Möglichkeiten zur Behandlung der Fettsucht

Grundsätzlich gilt, dass ab einem Übergewicht von mehr als 20% die Adipositas behandlungsbedürftig ist. Bei einem Grad I und einem Grad II, wenn es keine Begleit- oder Folgeerkrankungen gibt, ist der Therapieansatz, eine langfristige Negativierung der Energiebilanz zu erzielen. Es sollte also nach Möglichkeit versucht werden, über einen längeren Zeitraum dem Körper weniger Energie zuzuführen als dieser verbraucht. Meist handelt es sich hierbei um eine Kombination aus Umstellung der Ernährung und vermehrter körperlicher Aktivität. Genaue Therapiepläne sollten aber im Rahmen einer Ernährungsberatung mit einem Ernährungsexperten oder einem Arzt besprochen werden. Ob der Einsatz von Medikamenten bei der Gewichtsreduktion sinnvoll ist, sollte ebenfalls individuell vom Arzt entschieden werden und nicht selbst versucht werden. Es gibt zwar Medikamente, die beim Abnehmen unterstützend helfen können, aber meist ist bei falscher Einnahme der Schaden größer als der Nutzen. Wichtig ist jedoch, dass nicht die rasche Gewichtsabnahme das Ziel ist, sondern ein allmählicher, aber dafür lang anhaltender Gewichtsverlust anzustreben ist.

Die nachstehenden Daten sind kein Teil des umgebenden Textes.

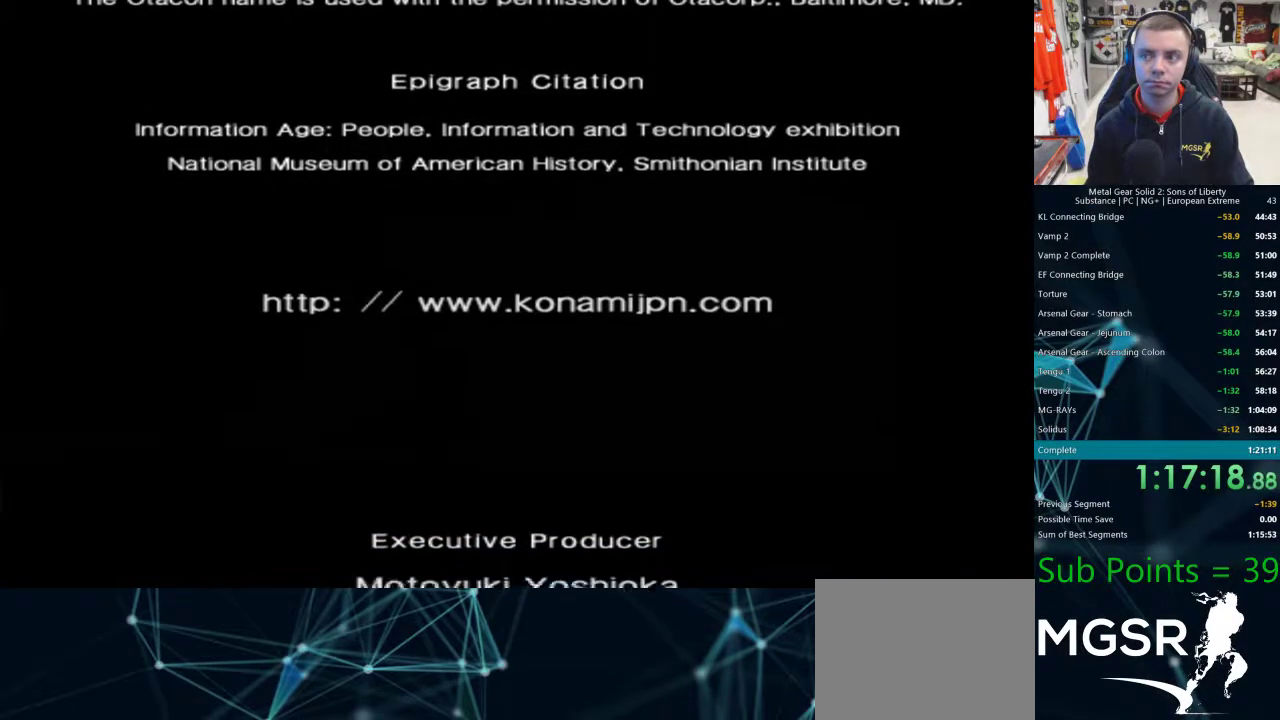
{"dt_ms": 500, "buttons": [], "left_stick": "center", "right_stick": "center", "events": [[100, "TOUCHPAD", "down"], [133, "TOUCHPAD", "up"]]}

Ab einer Grad III-Adipositas oder einem Grad II mit gleichzeitigem Vorliegen von Begleiterkrankungen wie Diabetes Mellitus können chirurgische Methoden in Erwägung gezogen werden. Die Möglichkeiten der Behandlung reichen vom Einsetzen eines Magenbandes zur Verkleinerung des Magens, dem Legen eines Magenbypasses zur Umgehung eines Großteils des Magens bis hin zum Anbringen eines Magenschrittmachers. Allerdings gilt auch hier, dass die Therapie individuell mit dem Arzt auf den Patienten zugeschnitten werden muss, da es auch in der Chirurgie nicht die ultimative Therapie der Adipositas gibt.